To demonstrate the seriousness with which it views the threat of a nuclear strike from North Korea, the Trump administration has ordered a carrier strike group to turn around from a planned visit to Australia and move to a position off the Korean Peninsula. The White House has also leaked that it is contemplating placing nuclear weapons in South Korea and even a program of targeted assassination against Kin Jun-un and the senior North Korean leadership.

All of this saber rattling is not so much directed toward Kim and his cronies, who are likely deaf to such messaging, than to their sponsors in Beijing, China is the one country that has some influence over North Korea because it supports that country economically.

Thus far it has been content to allow Kim to be a headache for the west, especially South Korea and Japan, which serves its purpose of enhancing its position in the western Pacific.

Unfortunately, from Beijing’s point of view, Kim really means it when he declares how much he would like to launch a nuclear strike against the United States. The North Korean leader executes people who fall asleep at meetings by blowing them apart with antiaircraft guns, presumably because it is more impressive than a firing squad.

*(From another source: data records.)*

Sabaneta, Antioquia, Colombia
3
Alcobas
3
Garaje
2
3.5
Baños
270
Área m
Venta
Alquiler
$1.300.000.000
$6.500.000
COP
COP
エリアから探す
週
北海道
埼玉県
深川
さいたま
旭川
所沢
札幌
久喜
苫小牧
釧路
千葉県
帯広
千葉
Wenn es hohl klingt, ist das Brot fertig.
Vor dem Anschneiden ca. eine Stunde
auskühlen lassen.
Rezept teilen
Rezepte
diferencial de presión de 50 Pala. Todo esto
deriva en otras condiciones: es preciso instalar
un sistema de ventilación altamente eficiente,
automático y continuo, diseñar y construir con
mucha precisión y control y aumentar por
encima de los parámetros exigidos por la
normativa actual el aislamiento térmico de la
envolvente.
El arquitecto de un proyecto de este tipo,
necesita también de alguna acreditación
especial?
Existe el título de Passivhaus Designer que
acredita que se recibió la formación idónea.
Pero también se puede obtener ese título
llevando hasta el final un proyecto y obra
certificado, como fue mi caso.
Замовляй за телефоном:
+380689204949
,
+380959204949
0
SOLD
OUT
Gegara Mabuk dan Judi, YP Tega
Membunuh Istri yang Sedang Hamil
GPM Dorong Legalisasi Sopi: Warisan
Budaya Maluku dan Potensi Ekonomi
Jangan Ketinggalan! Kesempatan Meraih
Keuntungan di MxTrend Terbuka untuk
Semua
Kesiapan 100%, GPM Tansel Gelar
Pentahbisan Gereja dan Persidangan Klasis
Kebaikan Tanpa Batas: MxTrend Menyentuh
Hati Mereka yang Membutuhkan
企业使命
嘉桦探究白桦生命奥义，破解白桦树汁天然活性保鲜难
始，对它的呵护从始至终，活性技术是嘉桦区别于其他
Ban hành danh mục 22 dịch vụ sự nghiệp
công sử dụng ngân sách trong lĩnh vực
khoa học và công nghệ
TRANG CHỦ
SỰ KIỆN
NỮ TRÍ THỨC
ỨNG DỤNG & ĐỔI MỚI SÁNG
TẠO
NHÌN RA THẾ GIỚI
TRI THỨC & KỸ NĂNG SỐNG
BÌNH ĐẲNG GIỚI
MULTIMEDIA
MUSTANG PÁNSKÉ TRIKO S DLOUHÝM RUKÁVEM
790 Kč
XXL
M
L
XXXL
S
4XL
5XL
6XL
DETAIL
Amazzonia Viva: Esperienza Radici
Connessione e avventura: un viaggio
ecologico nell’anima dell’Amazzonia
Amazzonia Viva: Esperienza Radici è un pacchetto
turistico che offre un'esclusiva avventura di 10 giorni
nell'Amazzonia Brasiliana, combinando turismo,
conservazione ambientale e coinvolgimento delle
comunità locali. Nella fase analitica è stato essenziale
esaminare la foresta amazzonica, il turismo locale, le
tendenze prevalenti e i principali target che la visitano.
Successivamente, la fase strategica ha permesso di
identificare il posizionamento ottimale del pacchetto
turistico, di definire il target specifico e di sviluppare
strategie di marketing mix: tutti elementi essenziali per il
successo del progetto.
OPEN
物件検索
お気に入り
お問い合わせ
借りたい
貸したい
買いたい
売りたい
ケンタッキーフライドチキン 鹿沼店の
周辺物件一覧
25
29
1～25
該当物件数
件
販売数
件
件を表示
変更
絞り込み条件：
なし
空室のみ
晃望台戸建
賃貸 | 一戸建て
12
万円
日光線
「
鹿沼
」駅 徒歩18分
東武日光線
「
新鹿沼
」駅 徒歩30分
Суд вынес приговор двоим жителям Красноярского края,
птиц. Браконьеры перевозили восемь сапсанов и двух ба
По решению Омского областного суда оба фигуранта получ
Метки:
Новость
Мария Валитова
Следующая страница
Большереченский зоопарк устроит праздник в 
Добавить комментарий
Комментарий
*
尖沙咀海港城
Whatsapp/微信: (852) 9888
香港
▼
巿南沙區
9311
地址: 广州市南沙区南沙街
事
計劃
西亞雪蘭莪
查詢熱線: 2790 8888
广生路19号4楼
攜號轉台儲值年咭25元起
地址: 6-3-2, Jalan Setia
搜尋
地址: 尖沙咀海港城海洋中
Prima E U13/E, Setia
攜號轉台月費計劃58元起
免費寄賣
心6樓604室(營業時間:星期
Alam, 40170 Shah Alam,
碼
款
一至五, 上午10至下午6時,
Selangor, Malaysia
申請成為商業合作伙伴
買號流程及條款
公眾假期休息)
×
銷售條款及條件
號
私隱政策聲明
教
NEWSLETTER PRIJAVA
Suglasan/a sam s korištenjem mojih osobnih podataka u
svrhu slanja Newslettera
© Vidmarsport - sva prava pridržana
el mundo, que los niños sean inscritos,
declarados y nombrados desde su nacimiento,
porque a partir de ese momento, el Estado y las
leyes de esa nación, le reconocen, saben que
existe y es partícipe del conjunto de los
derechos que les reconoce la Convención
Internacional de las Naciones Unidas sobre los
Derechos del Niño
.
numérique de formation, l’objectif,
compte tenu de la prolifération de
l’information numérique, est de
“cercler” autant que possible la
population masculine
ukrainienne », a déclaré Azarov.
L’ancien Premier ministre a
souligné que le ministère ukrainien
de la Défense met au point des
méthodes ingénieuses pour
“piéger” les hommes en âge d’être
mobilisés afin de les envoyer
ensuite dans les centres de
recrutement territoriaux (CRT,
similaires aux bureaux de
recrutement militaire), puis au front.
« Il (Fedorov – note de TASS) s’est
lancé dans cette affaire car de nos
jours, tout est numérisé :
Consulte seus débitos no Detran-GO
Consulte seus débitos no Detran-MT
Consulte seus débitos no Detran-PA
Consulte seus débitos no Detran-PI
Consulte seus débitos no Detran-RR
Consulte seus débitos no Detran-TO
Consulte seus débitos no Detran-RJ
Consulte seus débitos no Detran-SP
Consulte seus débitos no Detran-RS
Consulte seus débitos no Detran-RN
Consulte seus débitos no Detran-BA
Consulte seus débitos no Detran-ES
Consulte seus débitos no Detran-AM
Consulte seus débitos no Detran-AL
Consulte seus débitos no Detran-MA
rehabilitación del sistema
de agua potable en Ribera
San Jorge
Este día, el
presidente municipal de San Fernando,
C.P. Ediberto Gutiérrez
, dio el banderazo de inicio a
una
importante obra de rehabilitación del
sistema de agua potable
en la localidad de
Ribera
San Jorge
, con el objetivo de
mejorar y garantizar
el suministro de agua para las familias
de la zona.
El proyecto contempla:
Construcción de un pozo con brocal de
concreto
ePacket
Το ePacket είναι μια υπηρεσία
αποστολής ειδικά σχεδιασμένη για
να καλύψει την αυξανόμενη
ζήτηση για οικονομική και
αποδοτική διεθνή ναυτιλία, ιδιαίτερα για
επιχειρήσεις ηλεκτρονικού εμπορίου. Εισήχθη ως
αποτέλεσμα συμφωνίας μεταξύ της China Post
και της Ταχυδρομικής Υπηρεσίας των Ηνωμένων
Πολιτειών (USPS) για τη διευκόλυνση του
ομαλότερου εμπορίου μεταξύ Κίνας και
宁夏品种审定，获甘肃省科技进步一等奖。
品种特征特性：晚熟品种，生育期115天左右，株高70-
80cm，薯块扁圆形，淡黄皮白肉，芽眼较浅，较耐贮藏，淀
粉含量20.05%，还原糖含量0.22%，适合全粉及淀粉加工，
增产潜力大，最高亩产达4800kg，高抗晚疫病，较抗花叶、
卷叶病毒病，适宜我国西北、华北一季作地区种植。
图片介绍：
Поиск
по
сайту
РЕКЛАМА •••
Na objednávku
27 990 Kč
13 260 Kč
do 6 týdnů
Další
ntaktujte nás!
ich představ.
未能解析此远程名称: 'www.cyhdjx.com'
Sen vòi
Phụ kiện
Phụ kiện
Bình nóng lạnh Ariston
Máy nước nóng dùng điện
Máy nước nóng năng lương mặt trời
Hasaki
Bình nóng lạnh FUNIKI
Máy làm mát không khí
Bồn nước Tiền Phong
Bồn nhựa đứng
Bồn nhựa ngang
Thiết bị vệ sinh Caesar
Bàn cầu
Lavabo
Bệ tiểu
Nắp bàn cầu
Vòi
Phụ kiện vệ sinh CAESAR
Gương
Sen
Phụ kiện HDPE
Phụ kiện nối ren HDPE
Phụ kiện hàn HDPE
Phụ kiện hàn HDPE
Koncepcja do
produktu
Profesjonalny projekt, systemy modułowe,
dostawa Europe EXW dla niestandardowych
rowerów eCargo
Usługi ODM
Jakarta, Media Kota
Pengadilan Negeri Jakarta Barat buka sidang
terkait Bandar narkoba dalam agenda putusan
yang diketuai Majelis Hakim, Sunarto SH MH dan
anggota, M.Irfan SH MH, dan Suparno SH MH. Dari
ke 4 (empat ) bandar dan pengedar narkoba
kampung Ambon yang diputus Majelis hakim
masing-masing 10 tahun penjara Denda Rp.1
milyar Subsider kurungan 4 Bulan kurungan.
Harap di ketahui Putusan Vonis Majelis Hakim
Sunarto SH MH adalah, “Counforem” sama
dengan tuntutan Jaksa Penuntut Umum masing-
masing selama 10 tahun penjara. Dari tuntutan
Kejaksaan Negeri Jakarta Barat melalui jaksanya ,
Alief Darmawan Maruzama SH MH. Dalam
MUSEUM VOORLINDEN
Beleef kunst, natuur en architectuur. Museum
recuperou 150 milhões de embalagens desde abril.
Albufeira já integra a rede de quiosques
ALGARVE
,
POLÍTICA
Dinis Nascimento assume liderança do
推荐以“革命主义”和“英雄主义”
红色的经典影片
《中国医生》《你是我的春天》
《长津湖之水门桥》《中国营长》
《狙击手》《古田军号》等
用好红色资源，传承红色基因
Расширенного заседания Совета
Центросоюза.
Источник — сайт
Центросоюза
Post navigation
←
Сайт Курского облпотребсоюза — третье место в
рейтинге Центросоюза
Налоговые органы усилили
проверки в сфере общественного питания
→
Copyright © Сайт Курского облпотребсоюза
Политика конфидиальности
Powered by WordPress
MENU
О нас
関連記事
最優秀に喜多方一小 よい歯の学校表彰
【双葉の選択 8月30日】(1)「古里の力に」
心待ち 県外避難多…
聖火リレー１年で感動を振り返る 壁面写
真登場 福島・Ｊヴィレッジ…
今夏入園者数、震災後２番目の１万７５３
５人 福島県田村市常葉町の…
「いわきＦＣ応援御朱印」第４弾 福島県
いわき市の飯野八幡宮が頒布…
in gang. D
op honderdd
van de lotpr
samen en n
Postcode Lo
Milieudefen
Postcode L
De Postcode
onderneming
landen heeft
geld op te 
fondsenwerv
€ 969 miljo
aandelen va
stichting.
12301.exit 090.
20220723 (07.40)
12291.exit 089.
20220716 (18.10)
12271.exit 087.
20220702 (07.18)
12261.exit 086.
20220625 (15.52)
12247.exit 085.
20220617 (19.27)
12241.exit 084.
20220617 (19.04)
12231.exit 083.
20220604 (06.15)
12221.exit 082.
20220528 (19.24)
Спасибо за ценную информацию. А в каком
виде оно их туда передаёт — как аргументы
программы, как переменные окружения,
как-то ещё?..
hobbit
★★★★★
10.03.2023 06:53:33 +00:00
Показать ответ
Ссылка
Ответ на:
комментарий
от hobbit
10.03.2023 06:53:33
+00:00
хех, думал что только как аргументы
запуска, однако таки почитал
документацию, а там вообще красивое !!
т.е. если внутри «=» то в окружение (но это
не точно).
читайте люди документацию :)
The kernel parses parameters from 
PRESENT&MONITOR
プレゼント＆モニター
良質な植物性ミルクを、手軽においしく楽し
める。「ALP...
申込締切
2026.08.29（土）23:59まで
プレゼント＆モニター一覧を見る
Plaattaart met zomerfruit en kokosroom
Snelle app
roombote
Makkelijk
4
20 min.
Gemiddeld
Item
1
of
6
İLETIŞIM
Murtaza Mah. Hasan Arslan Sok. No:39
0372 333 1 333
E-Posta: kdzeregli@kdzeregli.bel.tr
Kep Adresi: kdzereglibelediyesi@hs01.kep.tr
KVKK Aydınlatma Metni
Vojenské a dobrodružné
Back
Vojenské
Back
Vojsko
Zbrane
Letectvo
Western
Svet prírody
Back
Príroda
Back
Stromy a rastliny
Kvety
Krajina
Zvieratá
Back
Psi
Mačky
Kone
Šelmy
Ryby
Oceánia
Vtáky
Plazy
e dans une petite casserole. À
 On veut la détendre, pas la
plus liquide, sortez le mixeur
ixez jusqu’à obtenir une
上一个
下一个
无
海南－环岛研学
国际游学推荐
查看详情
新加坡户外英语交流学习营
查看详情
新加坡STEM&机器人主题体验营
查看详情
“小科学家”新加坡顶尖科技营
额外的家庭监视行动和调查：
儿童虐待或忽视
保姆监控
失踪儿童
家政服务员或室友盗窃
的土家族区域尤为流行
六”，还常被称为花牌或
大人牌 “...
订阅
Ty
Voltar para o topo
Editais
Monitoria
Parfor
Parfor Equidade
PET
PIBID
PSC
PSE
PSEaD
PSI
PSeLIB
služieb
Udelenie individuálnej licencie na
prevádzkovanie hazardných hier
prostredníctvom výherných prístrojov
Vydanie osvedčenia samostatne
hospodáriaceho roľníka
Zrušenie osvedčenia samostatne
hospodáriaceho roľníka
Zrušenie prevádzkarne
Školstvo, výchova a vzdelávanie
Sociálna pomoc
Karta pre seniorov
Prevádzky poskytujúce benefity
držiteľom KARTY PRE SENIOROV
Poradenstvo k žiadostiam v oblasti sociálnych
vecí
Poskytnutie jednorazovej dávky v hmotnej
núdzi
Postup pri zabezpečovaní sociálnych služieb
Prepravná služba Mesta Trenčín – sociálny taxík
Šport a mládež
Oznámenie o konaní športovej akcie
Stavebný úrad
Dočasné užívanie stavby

Trump drove that lesson home when he had dinner with the Chinese president recently. He was able to inform his guest between courses that he had delivered a cruise missile bombardment to Bashar Assad in response to his attacking his own people with Sarin gas.

The obvious implication was that Trump is prepared to serve North Korea a similar lesson if it doesn’t stop developing weapons of Mass Destruction and threatening to use them.

The question arises, has Beijing gotten the message and is it prepared to act. It likely has, and it will be better all around if the Chinese reins in Kim, even if it comes to arranging him to be shot in the back of the head and replaced with someone who is more in touch with objective reality.

The situation can be resolved quietly without resort to high explosives and the risk of starting a Second Korean War and all that implies.

Trump has a lot of marks against him, but unlike his predecessor, he seems to grasp how to deal with bad behavior on the part of dictators. The world has been put on notice. The only question is whether the crisis in Korea will be settled the easy way or the extremely hard way. The answer will define the first term of the Trump presidency.